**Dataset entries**
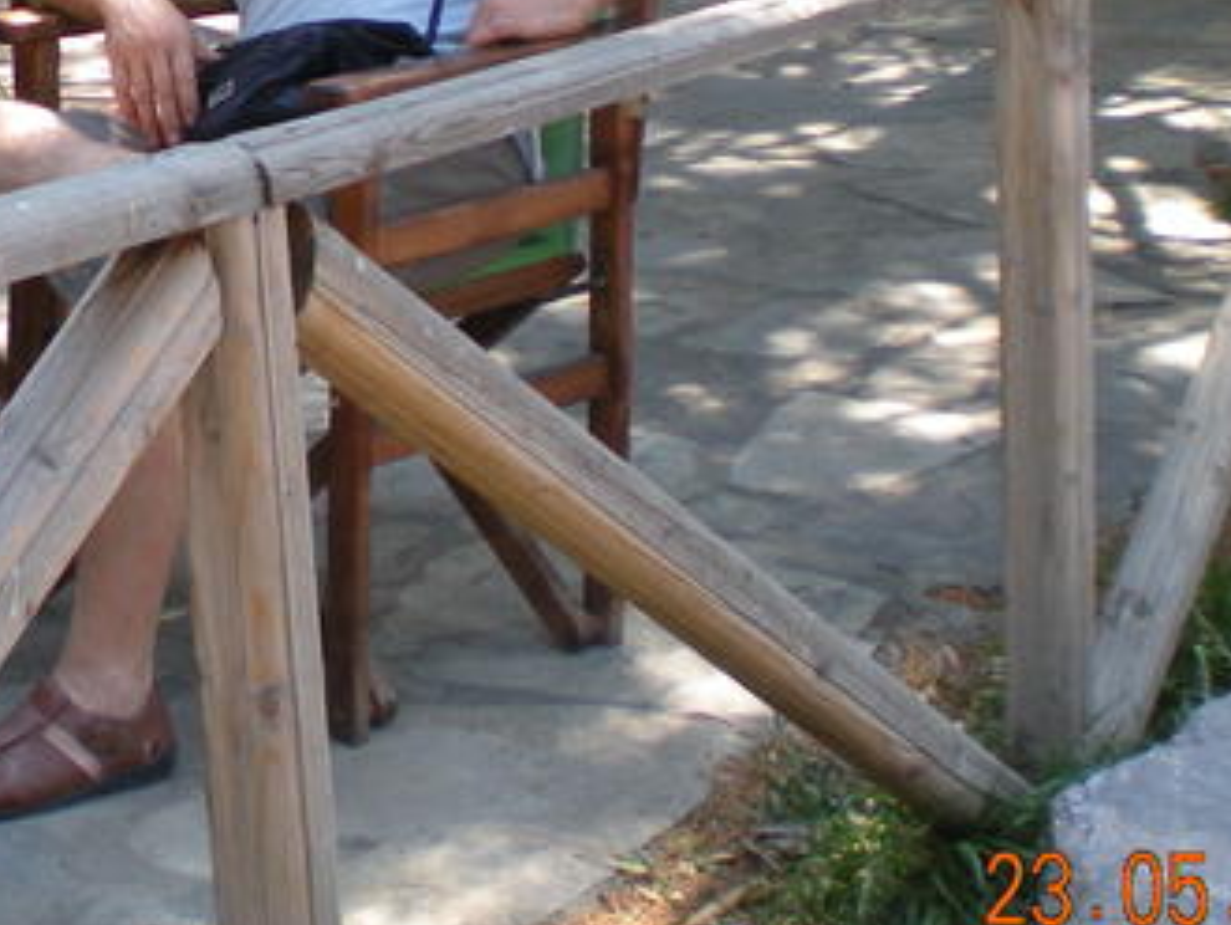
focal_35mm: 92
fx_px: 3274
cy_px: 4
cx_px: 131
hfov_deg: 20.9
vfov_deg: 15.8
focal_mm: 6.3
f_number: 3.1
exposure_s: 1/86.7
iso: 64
---
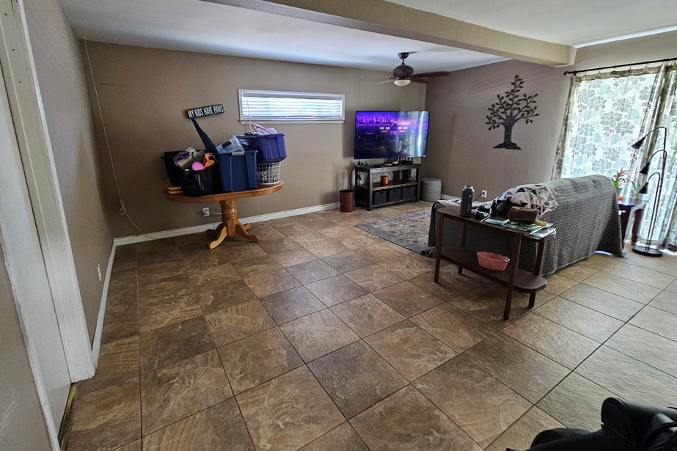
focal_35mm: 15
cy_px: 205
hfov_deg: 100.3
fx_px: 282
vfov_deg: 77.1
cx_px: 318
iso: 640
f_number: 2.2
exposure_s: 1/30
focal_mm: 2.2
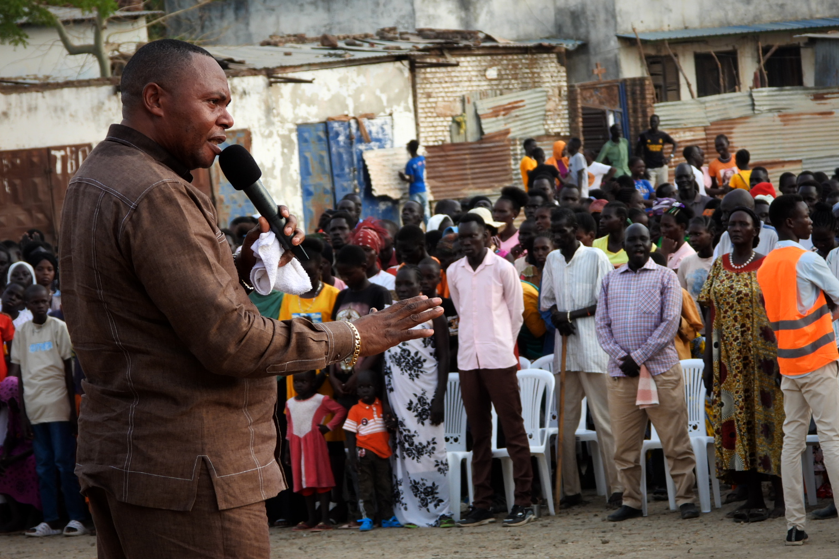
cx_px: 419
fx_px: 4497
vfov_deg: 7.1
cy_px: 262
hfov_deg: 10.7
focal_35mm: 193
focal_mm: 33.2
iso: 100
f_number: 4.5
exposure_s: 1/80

**What the task requires**
An exact transcription is needed of the lines from the one with "focal_35mm: 15" to the one with "exposure_s: 1/80" above, both ends included, with pictures left out.

**Output of the task**
focal_35mm: 15
cy_px: 205
hfov_deg: 100.3
fx_px: 282
vfov_deg: 77.1
cx_px: 318
iso: 640
f_number: 2.2
exposure_s: 1/30
focal_mm: 2.2
cx_px: 419
fx_px: 4497
vfov_deg: 7.1
cy_px: 262
hfov_deg: 10.7
focal_35mm: 193
focal_mm: 33.2
iso: 100
f_number: 4.5
exposure_s: 1/80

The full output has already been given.